In a 50 gram portion (a little less than two recommended servings), the average milk chocolate has about 10 milligrams of caffeine, while the average dark chocolate has around 20 milligrams. And since white chocolate doesn’t have any cocoa solids, it contains hardly any caffeine.
Compared to the average cup of coffee, which has around 80 milligrams of caffeine, a serving or two of chocolate shouldn’t affect your ability to sleep, or make you feel anxious or jittery like a triple espresso might.
What is theobromine?
Caffeine isn’t the only mood-altering substance caffeine contains, however. It also has a related compound in it called theobromine.
Chocolate contains much more theobromine than it does caffeine (over 200 milligrams in 50 grams of dark chocolate), and cacao plants are one of the leading sources of theobromine. In fact, the name of the chemical comes from the scientific name for the cacao plant, theobroma cacao.
Both caffeine and theobromine are part of a class of chemicals called methylxanthines, a name which refers to shared elements of their chemical makeup. While they have a similar chemical structure, however, caffeine and theobromine have different effects on humans.

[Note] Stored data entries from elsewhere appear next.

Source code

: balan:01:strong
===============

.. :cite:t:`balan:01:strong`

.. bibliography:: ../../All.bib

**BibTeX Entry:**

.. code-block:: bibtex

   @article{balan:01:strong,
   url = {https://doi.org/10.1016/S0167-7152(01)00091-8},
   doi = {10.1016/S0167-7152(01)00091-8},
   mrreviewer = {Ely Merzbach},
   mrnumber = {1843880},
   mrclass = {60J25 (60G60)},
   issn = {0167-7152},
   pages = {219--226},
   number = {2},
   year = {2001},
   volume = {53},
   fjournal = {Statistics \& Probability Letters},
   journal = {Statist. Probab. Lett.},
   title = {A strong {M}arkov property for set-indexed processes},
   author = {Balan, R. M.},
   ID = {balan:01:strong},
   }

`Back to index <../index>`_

What is the effect of theobromine on humans?
Being the most widely-used drug in the world, it’s no secret that one of caffeine’s characteristic effects is that it makes you feel more alert. There is little evidence, however, that theobromine on its own has a similar effect.
In combination, however, like they are found in chocolate, there is evidence that caffeine and theobromine can have a stimulating effect without the increase in blood pressure usually associated with caffeine alone.
Furthermore, some research has suggested that in moderate doses, theobromine might have some anti-inflammatory effects and be beneficial for heart health.
It’s worth noting that the effects of theobromine on humans is a fairly new area of study, and more research is necessary to fully understand this subject.
We do know for certain, however, that the theobromine and caffeine in chocolate can be poisonous to dogs, causing potentially fatal heart problems given the right dose.
Nothing to lose sleep over
While it’s part of what makes chocolate dangerous for dogs, for people, there’s nothing to be concerned about when it comes to the caffeine in chocolate.
Though both dark and milk chocolates contain caffeine, you can rest assured knowing that a moderate serving of either doesn’t have enough of the stimulant to keep you from falling asleep or to make you feel overly anxious.
There is even some limited evidence to suggest that caffeine — and its fellow methylxanthine, theobromine — can have some beneficial effects in the doses they’re present at in chocolate.
So if you’re concerned about how eating chocolate may impact your health, caffeine shouldn’t cause you any worries.